= Beginning of Section =

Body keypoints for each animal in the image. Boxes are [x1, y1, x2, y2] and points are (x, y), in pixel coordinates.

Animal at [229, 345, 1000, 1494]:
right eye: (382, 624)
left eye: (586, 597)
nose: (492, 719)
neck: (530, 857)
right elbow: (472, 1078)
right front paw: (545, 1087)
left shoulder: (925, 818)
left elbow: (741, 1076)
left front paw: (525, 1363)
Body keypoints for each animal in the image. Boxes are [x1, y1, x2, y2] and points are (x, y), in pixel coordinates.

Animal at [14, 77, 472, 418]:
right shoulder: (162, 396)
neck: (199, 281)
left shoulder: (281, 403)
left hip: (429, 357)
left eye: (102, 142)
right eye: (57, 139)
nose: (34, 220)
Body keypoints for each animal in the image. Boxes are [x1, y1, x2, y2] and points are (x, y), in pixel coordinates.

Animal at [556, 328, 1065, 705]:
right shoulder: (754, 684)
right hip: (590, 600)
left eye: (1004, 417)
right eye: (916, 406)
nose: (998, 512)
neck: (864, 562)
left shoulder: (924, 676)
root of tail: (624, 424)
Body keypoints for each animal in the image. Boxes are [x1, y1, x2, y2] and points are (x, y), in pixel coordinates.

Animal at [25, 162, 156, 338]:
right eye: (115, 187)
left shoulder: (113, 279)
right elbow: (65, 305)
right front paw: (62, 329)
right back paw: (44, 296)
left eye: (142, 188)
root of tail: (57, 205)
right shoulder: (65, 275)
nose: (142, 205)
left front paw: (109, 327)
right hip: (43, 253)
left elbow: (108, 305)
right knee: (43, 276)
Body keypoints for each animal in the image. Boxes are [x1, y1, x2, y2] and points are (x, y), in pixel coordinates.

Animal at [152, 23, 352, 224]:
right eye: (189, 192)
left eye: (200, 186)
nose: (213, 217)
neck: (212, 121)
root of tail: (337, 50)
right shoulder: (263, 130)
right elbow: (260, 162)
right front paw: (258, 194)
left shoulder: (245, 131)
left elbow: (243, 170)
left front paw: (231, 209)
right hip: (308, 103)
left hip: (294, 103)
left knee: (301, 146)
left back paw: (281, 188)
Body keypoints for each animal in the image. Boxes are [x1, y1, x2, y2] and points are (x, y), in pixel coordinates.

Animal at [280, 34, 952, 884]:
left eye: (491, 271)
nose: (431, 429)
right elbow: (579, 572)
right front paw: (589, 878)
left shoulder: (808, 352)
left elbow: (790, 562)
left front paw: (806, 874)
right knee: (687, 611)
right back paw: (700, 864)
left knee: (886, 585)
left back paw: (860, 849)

= End of Section =

Once each line with "shoulder" in the entries is counted, state the total and nothing else.

*Finished task*: 10